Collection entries
—————
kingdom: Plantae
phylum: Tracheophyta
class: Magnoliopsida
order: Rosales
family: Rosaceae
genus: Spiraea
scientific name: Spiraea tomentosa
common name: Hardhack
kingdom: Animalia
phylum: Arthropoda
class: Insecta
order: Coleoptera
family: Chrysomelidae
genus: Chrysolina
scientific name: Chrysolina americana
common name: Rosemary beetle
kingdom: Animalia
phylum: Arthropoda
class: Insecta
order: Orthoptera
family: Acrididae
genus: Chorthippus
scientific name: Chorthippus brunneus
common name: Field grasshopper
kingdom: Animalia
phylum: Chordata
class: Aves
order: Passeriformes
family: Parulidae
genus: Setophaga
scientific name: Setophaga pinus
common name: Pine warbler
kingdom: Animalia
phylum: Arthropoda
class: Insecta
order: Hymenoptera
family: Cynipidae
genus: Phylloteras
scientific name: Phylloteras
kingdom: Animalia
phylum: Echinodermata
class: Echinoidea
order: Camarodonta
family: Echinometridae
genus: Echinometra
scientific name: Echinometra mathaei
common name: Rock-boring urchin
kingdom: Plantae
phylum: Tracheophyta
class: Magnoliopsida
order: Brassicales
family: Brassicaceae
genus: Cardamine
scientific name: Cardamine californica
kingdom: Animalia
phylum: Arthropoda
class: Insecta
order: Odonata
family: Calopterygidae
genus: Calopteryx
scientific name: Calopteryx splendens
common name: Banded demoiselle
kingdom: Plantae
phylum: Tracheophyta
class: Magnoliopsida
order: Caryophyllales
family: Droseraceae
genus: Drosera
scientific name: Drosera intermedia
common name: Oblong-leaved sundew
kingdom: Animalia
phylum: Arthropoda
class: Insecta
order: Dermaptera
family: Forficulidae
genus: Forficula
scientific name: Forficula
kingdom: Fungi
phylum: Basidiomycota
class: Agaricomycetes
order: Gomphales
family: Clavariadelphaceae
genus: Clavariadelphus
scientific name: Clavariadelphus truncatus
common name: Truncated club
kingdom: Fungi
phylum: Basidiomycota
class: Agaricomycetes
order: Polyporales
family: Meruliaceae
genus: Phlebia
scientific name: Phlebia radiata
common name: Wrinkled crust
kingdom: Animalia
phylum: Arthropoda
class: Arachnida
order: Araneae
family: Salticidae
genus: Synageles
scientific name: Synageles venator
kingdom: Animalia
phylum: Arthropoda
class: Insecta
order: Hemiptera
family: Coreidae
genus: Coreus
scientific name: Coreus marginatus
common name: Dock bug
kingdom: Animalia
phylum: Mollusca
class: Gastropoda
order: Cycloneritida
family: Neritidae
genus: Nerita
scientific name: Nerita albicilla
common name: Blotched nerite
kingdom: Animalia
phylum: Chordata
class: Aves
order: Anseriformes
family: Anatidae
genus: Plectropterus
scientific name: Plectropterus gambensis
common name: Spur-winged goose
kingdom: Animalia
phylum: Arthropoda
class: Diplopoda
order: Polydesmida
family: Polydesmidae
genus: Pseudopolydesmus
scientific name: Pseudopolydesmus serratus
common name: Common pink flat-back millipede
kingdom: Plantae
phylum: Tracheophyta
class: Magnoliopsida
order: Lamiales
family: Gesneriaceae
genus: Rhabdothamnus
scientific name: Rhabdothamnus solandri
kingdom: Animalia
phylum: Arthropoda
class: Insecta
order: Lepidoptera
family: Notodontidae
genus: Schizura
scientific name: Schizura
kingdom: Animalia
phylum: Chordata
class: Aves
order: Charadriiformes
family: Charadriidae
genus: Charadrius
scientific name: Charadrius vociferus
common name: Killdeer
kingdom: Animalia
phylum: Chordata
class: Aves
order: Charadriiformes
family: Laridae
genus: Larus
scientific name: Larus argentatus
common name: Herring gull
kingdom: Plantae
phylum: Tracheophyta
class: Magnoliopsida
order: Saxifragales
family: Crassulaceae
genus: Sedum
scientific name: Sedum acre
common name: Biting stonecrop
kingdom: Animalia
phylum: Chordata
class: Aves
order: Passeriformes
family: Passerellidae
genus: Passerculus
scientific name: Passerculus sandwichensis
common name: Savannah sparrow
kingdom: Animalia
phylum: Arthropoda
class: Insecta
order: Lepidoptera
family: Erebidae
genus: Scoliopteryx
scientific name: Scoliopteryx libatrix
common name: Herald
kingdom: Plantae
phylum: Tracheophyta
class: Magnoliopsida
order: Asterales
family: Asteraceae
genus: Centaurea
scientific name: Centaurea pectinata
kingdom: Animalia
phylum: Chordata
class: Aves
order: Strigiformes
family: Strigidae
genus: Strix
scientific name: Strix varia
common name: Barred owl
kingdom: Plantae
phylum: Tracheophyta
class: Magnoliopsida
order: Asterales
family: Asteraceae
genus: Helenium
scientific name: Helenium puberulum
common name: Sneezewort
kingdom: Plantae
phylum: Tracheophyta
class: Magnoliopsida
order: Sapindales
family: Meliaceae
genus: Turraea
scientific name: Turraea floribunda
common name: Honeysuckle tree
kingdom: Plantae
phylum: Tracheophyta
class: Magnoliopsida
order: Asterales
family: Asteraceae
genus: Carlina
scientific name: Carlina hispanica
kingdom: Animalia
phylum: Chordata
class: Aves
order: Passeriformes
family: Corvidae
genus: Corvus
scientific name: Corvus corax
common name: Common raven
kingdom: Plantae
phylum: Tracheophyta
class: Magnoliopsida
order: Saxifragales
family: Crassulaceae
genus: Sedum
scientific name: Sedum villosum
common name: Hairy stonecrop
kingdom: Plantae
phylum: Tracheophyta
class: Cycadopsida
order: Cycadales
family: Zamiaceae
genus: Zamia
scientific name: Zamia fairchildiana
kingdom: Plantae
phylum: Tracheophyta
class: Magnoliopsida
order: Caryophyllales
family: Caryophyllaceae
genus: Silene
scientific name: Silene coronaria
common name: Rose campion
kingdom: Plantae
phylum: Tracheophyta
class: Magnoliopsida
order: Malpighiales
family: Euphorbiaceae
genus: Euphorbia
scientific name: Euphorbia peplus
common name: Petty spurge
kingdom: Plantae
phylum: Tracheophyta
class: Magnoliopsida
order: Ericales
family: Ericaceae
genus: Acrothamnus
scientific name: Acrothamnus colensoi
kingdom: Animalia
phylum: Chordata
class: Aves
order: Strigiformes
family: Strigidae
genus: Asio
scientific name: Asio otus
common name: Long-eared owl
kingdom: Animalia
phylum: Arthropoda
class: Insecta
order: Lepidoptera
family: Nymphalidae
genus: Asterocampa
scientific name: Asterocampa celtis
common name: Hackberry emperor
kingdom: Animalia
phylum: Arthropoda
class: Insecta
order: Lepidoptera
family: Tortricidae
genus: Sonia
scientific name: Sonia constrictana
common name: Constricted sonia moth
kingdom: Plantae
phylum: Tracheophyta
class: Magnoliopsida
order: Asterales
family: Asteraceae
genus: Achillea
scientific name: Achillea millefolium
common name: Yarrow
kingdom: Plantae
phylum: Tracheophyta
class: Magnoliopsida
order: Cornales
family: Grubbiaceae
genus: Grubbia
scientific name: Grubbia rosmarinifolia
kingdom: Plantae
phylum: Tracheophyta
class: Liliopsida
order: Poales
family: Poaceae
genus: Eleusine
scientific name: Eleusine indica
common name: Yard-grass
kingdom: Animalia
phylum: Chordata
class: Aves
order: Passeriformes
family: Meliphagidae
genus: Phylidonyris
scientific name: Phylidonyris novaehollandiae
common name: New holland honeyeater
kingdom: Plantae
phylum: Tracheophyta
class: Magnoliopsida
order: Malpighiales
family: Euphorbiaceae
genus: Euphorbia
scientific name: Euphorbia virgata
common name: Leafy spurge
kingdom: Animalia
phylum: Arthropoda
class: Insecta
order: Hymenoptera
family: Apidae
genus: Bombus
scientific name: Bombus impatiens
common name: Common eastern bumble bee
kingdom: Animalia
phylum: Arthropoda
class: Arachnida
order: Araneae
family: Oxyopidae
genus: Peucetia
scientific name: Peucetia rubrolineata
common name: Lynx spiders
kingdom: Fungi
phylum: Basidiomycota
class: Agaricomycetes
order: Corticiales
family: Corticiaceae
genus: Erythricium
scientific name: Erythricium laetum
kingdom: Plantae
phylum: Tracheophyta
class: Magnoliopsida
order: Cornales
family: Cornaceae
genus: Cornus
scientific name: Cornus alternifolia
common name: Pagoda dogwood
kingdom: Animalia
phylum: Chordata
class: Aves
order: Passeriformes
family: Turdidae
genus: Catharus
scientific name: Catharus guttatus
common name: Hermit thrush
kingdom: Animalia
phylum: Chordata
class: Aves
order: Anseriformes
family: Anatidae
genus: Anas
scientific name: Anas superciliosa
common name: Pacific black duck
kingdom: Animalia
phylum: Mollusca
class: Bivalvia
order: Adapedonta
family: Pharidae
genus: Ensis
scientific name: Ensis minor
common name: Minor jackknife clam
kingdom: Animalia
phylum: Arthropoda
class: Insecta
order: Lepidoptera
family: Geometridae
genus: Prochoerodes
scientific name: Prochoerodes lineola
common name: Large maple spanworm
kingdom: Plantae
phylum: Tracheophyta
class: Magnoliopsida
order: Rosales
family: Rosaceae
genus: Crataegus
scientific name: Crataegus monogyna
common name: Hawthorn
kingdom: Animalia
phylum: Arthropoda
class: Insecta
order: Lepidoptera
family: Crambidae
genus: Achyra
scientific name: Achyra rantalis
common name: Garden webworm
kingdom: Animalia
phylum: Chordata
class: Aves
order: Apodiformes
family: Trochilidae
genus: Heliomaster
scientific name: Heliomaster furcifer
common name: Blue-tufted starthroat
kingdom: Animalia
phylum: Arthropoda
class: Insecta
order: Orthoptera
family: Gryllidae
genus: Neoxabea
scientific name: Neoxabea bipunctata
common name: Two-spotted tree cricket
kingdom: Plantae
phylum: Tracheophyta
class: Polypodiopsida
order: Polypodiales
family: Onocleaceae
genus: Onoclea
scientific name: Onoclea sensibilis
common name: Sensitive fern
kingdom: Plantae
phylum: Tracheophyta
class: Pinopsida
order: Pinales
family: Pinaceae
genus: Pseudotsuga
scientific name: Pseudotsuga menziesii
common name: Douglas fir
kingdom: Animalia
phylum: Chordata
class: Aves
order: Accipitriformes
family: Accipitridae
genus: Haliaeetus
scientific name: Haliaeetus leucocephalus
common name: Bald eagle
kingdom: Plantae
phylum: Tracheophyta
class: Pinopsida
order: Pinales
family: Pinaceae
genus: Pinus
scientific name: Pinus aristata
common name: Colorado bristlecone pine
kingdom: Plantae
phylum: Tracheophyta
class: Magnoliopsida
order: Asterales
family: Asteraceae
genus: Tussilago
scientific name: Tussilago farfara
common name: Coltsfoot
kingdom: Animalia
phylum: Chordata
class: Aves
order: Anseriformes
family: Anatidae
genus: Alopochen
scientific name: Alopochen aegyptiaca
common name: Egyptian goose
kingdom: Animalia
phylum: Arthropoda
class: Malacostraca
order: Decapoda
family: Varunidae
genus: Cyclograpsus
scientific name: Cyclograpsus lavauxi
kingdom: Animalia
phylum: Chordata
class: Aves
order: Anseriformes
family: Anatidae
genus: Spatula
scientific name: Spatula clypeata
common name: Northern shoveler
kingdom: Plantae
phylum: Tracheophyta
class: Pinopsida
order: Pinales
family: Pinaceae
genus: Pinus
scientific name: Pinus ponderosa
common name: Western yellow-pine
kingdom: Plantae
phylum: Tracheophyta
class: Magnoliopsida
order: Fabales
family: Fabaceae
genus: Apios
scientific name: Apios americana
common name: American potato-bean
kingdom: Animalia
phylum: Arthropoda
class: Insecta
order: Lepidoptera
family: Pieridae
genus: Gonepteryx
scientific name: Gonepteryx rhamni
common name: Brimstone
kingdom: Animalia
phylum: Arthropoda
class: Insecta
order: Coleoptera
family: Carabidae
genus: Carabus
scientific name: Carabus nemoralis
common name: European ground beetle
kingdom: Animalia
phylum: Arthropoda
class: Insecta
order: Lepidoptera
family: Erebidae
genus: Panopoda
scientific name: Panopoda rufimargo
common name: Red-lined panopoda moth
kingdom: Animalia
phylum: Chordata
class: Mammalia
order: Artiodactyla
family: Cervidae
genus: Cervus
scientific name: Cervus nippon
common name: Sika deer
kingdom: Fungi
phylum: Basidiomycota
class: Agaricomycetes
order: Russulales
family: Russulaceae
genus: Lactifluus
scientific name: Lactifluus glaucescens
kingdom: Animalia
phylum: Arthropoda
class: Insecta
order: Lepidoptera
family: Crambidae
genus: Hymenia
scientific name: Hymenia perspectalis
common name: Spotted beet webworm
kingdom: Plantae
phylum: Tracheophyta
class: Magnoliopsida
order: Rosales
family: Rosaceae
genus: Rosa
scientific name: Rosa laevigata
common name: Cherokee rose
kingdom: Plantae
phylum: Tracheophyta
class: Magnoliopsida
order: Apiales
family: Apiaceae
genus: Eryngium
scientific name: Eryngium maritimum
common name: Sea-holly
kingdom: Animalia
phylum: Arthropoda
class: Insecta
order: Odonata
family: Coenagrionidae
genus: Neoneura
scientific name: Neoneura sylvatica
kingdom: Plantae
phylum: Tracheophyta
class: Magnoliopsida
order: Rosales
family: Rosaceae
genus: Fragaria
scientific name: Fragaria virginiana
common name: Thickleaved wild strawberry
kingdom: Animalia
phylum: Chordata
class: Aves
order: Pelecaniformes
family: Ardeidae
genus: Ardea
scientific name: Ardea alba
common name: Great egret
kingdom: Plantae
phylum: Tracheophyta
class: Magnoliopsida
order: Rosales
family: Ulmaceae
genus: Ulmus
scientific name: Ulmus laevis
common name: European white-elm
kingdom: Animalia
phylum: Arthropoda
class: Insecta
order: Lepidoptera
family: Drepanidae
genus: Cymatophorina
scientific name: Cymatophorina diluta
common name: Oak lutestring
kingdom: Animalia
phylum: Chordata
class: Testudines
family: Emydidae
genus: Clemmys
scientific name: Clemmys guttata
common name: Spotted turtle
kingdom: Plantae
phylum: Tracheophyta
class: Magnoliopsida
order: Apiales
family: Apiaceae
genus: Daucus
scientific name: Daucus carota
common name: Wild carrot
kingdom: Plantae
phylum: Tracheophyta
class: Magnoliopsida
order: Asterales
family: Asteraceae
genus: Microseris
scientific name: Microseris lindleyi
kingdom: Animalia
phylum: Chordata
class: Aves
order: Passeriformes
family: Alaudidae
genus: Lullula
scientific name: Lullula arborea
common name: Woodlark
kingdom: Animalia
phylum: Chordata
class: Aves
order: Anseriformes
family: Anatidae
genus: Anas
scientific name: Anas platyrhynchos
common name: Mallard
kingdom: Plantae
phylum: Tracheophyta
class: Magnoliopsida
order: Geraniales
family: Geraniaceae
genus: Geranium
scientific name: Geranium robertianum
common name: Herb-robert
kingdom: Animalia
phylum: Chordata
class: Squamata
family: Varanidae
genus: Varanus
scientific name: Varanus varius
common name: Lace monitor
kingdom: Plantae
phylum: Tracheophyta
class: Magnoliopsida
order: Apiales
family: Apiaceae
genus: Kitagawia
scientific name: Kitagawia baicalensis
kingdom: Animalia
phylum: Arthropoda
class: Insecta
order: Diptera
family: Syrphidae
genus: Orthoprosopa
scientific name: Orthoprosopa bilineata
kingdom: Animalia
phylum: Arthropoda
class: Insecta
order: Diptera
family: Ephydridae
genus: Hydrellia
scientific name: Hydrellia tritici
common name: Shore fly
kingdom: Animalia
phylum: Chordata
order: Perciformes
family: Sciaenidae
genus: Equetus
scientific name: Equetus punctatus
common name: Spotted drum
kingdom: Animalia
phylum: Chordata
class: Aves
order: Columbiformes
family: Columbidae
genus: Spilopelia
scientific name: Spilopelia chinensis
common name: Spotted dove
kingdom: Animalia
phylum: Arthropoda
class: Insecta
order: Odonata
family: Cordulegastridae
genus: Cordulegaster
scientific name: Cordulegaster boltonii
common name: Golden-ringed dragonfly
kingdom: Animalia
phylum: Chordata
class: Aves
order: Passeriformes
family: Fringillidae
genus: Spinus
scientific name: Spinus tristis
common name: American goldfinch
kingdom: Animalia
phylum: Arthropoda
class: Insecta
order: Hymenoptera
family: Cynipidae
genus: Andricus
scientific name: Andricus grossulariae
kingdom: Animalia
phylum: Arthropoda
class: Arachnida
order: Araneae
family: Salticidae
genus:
—————
*What is needed*.
Lay out the entries above as a JSON list of strings with one string per line, starting from the first line and ending with the line that contains "scientific name: Forficula", both included. Leave out any blank lines, and don't include any lines after that one.

*Worked solution*.
[
  "kingdom: Plantae",
  "phylum: Tracheophyta",
  "class: Magnoliopsida",
  "order: Rosales",
  "family: Rosaceae",
  "genus: Spiraea",
  "scientific name: Spiraea tomentosa",
  "common name: Hardhack",
  "kingdom: Animalia",
  "phylum: Arthropoda",
  "class: Insecta",
  "order: Coleoptera",
  "family: Chrysomelidae",
  "genus: Chrysolina",
  "scientific name: Chrysolina americana",
  "common name: Rosemary beetle",
  "kingdom: Animalia",
  "phylum: Arthropoda",
  "class: Insecta",
  "order: Orthoptera",
  "family: Acrididae",
  "genus: Chorthippus",
  "scientific name: Chorthippus brunneus",
  "common name: Field grasshopper",
  "kingdom: Animalia",
  "phylum: Chordata",
  "class: Aves",
  "order: Passeriformes",
  "family: Parulidae",
  "genus: Setophaga",
  "scientific name: Setophaga pinus",
  "common name: Pine warbler",
  "kingdom: Animalia",
  "phylum: Arthropoda",
  "class: Insecta",
  "order: Hymenoptera",
  "family: Cynipidae",
  "genus: Phylloteras",
  "scientific name: Phylloteras",
  "kingdom: Animalia",
  "phylum: Echinodermata",
  "class: Echinoidea",
  "order: Camarodonta",
  "family: Echinometridae",
  "genus: Echinometra",
  "scientific name: Echinometra mathaei",
  "common name: Rock-boring urchin",
  "kingdom: Plantae",
  "phylum: Tracheophyta",
  "class: Magnoliopsida",
  "order: Brassicales",
  "family: Brassicaceae",
  "genus: Cardamine",
  "scientific name: Cardamine californica",
  "kingdom: Animalia",
  "phylum: Arthropoda",
  "class: Insecta",
  "order: Odonata",
  "family: Calopterygidae",
  "genus: Calopteryx",
  "scientific name: Calopteryx splendens",
  "common name: Banded demoiselle",
  "kingdom: Plantae",
  "phylum: Tracheophyta",
  "class: Magnoliopsida",
  "order: Caryophyllales",
  "family: Droseraceae",
  "genus: Drosera",
  "scientific name: Drosera intermedia",
  "common name: Oblong-leaved sundew",
  "kingdom: Animalia",
  "phylum: Arthropoda",
  "class: Insecta",
  "order: Dermaptera",
  "family: Forficulidae",
  "genus: Forficula",
  "scientific name: Forficula"
]